The pond that Lettie called an ocean brings to his mind the year, the summer he spent with Lettie and the events that his mind hid away. Looking back across the decades he sees some of the events that so traumatized him. But are the memories he now remembers the truth or are those that he has carried with him over the years?
This is a book that crosses over the genre lines in that it is at times fantasy, mystery, horror, and realistic fiction. This is a story of change and new awareness. This is also a story of sacrifice and friendship. A story of trust. It is not for young readers but rather for those who are in their later teens and beyond. There is a thread of darkness running through this story that has an undercurrent of mythos to it. This is not lighthearted reading but there are moments that are.
I was provided a copy of this book by Pump Up Your Book in exchange for my honest review.
About the Book:
Title: The Ocean at the End of the Lane
Author: Neil Gaiman
Release Date: June 28, 2016
Publisher: William Morrow
Genre: Coming of Age
Format: Ebook/Paperback/Hardcover/Audio
UK National Book Awards 2013 “Book of the Year”
“Fantasy of the very best.” Wall Street Journal
A middle-aged man returns to his childhood home to attend a funeral.
Although the house he lived in is long gone, he is drawn to the farm
at the end of the road, where, when he was seven, he encountered a
most remarkable girl, Lettie Hempstock, and her mother and
grandmother.
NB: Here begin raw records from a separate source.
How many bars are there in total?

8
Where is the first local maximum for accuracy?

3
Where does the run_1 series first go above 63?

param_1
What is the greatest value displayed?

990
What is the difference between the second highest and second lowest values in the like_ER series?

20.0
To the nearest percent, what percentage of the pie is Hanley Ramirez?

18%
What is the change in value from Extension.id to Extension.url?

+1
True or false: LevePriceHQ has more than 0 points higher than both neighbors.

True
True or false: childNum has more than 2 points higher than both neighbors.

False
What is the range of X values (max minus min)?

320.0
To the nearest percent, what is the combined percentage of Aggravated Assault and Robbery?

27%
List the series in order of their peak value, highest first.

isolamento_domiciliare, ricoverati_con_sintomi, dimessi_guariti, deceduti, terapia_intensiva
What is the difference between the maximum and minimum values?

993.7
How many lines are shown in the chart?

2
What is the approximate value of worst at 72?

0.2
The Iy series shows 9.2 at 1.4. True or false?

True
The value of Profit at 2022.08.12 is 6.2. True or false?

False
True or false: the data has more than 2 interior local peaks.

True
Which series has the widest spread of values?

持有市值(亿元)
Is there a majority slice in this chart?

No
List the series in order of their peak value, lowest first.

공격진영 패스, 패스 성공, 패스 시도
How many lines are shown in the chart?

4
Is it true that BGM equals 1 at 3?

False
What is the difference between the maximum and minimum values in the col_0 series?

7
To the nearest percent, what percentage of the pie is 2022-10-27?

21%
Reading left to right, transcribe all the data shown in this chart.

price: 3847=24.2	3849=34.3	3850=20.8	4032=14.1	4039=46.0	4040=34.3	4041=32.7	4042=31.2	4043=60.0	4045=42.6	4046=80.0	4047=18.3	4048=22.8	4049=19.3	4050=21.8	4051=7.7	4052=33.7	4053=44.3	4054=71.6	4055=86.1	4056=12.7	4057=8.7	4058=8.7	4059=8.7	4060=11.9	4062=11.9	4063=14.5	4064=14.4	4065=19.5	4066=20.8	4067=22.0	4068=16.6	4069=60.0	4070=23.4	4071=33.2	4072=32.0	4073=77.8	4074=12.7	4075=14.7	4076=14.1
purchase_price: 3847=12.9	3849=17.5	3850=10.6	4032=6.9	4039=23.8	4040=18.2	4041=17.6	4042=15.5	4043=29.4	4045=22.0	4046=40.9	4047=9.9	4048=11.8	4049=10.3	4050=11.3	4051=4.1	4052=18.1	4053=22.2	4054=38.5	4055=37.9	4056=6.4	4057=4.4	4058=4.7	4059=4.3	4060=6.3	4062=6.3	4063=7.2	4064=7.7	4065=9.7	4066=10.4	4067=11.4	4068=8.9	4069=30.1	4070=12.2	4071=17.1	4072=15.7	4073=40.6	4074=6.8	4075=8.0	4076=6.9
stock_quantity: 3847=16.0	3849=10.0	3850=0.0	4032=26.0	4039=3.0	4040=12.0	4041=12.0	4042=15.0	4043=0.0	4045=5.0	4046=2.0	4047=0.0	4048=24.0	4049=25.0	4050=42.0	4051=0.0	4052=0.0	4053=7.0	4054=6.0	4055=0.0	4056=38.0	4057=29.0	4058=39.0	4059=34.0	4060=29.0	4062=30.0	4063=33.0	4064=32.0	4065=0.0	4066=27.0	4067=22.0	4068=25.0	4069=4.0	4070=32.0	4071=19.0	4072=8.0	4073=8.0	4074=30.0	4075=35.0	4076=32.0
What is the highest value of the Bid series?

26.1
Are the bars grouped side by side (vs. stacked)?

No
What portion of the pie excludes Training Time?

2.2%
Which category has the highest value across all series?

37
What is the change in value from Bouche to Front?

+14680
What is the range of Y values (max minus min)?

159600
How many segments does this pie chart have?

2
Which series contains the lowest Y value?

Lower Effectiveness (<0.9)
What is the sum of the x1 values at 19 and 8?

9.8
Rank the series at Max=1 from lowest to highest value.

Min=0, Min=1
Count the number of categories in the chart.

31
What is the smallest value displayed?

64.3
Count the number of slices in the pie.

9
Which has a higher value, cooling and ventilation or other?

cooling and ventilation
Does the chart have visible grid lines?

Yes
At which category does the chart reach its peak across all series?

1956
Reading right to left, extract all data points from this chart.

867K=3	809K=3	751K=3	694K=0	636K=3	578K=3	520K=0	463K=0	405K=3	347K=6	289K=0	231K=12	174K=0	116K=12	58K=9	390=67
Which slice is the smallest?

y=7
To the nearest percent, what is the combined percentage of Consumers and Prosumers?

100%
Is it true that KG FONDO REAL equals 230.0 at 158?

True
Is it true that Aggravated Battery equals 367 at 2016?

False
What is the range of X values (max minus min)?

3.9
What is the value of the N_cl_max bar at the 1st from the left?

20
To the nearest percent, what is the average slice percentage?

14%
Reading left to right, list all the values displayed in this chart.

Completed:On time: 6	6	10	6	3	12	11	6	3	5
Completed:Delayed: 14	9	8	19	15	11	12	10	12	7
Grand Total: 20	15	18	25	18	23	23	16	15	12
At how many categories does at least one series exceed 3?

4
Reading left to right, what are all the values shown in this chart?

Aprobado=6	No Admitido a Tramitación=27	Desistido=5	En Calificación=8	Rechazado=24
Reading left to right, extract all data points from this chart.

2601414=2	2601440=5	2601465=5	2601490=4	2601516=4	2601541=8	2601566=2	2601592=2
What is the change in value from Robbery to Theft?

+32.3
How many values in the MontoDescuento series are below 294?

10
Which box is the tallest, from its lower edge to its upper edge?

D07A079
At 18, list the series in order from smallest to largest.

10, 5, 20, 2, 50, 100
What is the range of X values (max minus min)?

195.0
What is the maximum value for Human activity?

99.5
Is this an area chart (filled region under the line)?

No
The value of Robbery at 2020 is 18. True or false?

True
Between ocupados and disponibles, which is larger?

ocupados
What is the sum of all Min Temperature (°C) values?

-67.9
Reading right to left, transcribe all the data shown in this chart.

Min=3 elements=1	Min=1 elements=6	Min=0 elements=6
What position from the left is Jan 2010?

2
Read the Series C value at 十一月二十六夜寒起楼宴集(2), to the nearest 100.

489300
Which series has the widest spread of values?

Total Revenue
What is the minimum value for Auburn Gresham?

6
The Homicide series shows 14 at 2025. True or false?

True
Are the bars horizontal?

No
He hasn’t thought of Lettie in decades, and yet as he
sits by the pond (a pond that she’d claimed was an ocean) behind the
ramshackle old farmhouse where she once lived, the unremembered
past comes flooding back. And it is a past too strange, too frightening,
too dangerous to have happened to anyone, let alone a small boy.
A groundbreaking work as delicate as a butterfly’s wing and as
menacing as a knife in the dark, The Ocean at the End of the Lane is
told with a rare understanding of all that makes us human, and shows
the power of stories to reveal and shelter us from the darkness inside
and out.
“[Gaiman’s] mind is a dark fathomless ocean, and every time I sink
into it, this world fades, replaced by one far more terrible and
beautiful in which I will happily drown.” New York Times Book Review
About the Author:
Neil Gaiman is the New York Times bestselling author of the novels Neverwhere, Stardust, American Gods, Coraline, Anansi Boys, The Graveyard Book, Good Omens (with Terry Pratchett), The Ocean at the End of the Lane, and The Truth Is a Cave in the Black Mountains; the Sandman series of graphic novels; and the story collections Smoke and Mirrors, Fragile Things, and Trigger Warning.
He is the winner of numerous literary honors, including the Hugo,
Bram Stoker, and World Fantasy awards, and the Newbery and
Carnegie Medals. Originally from England, he now lives in the United States. He is Professor in the Arts at Bard College.